◆ 課題 A
提示本文について、次の問いに答えてください。
(i) アジア局が審査確認事務を行う対象は何か。
(ii) 欧米局がつかさどる事務のうち、第四号に挙げられているものは何か。
(iii) 経済局が協力する相手として挙げられている機関は何か。

[提示本文]

十九 前各号に掲げるものの外、外務省の所掌事務で他局及び他の機関の所掌に属しない事務に関すること。
(アジア局の事務)
第八条 アジア局においては、左の事務をつかさどる。
一 アジア諸国に関する外交政策の企画立案及びその実施の総合調整に関すること。
二 アジア諸国に関する政務の処理並びにこれに必要な情報の収集及び調査研究に関すること。
三 アジア諸国における邦人の生命、身体及び財産の保護に関すること。
四 朝鮮、台湾、樺太、関東州、南洋群島その他の地域に関する整理事務を行うこと。
五 邦人の引揚に関すること。
六 在外公館等借入金の審査確認事務を行うこと。
(欧米局の事務)
第九条 欧米局においては、左の事務をつかさどる。
一 アジア諸国以外の諸国に関する外交政策の企画立案及びその実施の総合調整に関すること。
二 アジア諸国以外の諸国に関する政務の処理並びにこれに必要な情報の収集及び調査研究に関すること。
三 アジア諸国以外の諸国における邦人の生命、身体及び財産の保護に関すること。
四 海外渡航、移住、旅券の発給及び査証に関すること。
(経済局の事務)
第十条 経済局においては、左の事務をつかさどる。
一 通商航海に関する利益を保護し、及び増進すること。
二 国際経済機関との協力及び通商航海条約その他の通商経済上の協定に関すること。

[/提示本文]

◆ 課題 B
記録のうち、「to be omitted](https://github.com/rust-lang/rfcs/pull/1699).」を含む行から始まり「## Style RFCs」を含む行で終わる範囲を、両端の行も含めて番号付きリストに整えよ。空行は除き、この範囲の行だけを対象とする。

[表示記録]

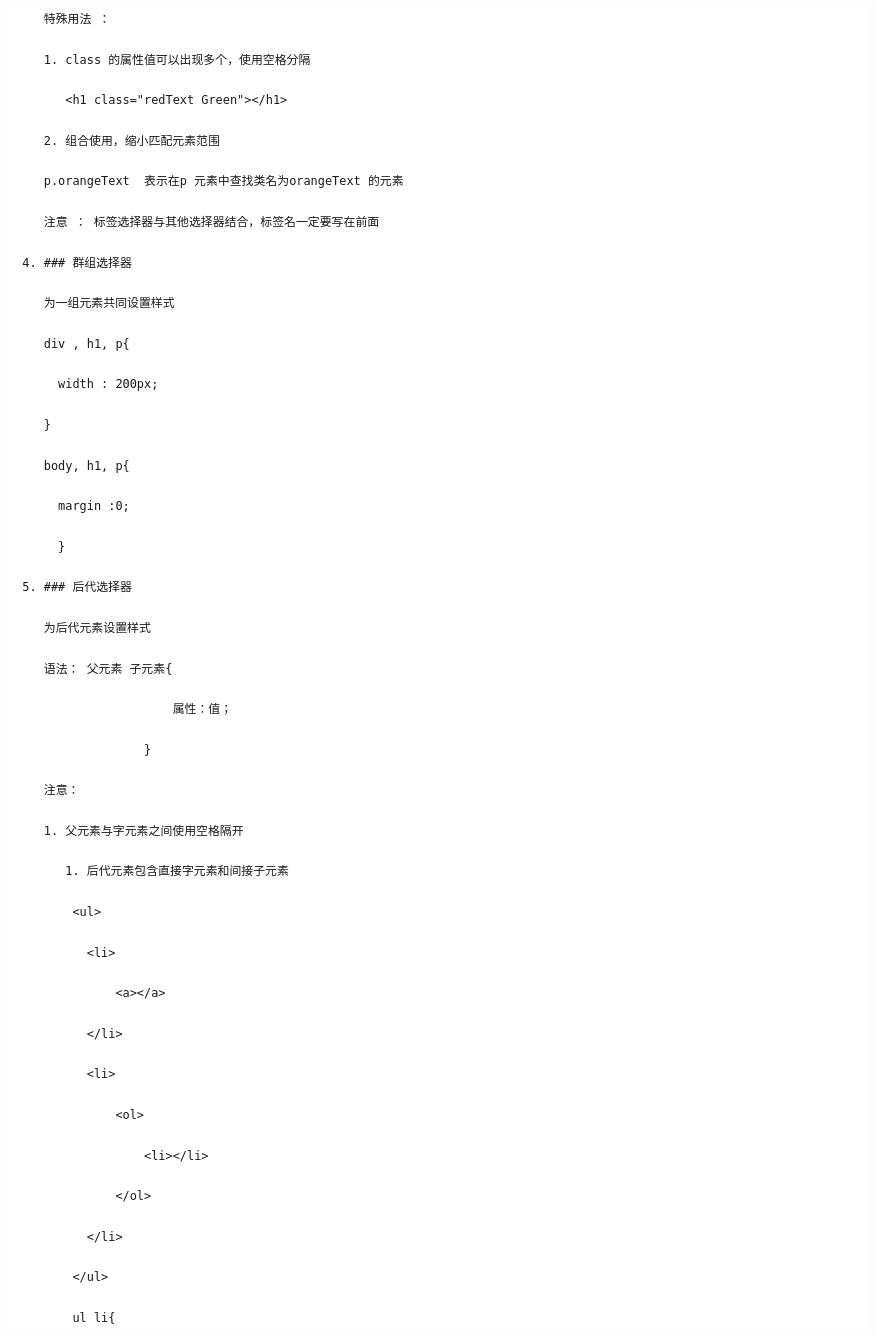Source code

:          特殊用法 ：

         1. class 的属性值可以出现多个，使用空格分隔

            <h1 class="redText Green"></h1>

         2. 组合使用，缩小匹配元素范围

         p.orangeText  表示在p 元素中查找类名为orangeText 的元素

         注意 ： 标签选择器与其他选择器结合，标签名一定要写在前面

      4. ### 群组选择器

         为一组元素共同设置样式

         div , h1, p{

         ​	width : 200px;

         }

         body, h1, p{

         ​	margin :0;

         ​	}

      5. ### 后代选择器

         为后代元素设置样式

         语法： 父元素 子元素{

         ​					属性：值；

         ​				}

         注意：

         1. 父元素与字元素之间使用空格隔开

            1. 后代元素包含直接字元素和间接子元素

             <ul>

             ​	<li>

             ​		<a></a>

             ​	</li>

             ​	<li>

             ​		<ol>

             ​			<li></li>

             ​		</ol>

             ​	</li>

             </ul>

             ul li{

[/表示記録]
[表示記録]

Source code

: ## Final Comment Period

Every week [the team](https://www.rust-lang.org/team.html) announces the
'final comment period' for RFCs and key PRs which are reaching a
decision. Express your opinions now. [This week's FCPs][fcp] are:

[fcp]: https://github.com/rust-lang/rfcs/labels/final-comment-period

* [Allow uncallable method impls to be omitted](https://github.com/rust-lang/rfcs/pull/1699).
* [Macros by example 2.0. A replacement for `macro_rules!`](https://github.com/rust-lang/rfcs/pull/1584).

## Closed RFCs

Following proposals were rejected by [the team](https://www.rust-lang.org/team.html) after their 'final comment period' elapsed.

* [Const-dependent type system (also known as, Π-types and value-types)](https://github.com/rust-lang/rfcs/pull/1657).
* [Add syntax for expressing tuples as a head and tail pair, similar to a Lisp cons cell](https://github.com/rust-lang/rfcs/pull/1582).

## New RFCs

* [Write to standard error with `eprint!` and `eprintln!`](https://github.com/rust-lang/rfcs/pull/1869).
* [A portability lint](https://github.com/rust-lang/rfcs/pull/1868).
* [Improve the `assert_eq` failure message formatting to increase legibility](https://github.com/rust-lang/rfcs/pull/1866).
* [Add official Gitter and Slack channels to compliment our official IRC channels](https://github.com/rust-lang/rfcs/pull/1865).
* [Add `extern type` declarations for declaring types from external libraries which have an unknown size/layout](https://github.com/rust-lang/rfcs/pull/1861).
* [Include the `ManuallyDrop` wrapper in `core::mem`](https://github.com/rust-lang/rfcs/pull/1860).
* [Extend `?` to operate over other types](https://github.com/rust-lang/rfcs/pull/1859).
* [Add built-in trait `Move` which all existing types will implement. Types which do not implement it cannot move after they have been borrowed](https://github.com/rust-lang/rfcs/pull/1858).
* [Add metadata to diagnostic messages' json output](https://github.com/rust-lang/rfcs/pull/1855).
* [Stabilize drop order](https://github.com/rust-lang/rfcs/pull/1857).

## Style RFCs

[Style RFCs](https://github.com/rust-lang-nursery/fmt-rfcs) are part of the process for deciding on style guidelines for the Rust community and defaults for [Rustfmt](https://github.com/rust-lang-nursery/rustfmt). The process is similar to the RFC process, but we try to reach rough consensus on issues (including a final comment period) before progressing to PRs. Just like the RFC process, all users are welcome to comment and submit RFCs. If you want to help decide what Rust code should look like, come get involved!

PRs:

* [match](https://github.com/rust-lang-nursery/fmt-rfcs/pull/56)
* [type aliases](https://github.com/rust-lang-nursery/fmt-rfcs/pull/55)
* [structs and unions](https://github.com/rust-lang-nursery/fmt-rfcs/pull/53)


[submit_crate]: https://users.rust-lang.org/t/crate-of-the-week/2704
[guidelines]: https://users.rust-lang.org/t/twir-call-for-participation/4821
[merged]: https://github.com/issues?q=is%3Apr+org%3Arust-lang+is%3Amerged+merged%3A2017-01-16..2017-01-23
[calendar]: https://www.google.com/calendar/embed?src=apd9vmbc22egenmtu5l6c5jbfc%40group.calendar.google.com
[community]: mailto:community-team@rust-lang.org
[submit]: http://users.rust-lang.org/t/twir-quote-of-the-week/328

[/表示記録]

◆ 解答例 A
(i) 在外公館等借入金
(ii) 海外渡航、移住、旅券の発給及び査証に関すること
(iii) 国際経済機関

◆ 解答例 B
1. * [Allow uncallable method impls to be omitted](https://github.com/rust-lang/rfcs/pull/1699).
2. * [Macros by example 2.0. A replacement for `macro_rules!`](https://github.com/rust-lang/rfcs/pull/1584).
3. ## Closed RFCs
4. Following proposals were rejected by [the team](https://www.rust-lang.org/team.html) after their 'final comment period' elapsed.
5. * [Const-dependent type system (also known as, Π-types and value-types)](https://github.com/rust-lang/rfcs/pull/1657).
6. * [Add syntax for expressing tuples as a head and tail pair, similar to a Lisp cons cell](https://github.com/rust-lang/rfcs/pull/1582).
7. ## New RFCs
8. * [Write to standard error with `eprint!` and `eprintln!`](https://github.com/rust-lang/rfcs/pull/1869).
9. * [A portability lint](https://github.com/rust-lang/rfcs/pull/1868).
10. * [Improve the `assert_eq` failure message formatting to increase legibility](https://github.com/rust-lang/rfcs/pull/1866).
11. * [Add official Gitter and Slack channels to compliment our official IRC channels](https://github.com/rust-lang/rfcs/pull/1865).
12. * [Add `extern type` declarations for declaring types from external libraries which have an unknown size/layout](https://github.com/rust-lang/rfcs/pull/1861).
13. * [Include the `ManuallyDrop` wrapper in `core::mem`](https://github.com/rust-lang/rfcs/pull/1860).
14. * [Extend `?` to operate over other types](https://github.com/rust-lang/rfcs/pull/1859).
15. * [Add built-in trait `Move` which all existing types will implement. Types which do not implement it cannot move after they have been borrowed](https://github.com/rust-lang/rfcs/pull/1858).
16. * [Add metadata to diagnostic messages' json output](https://github.com/rust-lang/rfcs/pull/1855).
17. * [Stabilize drop order](https://github.com/rust-lang/rfcs/pull/1857).
18. ## Style RFCs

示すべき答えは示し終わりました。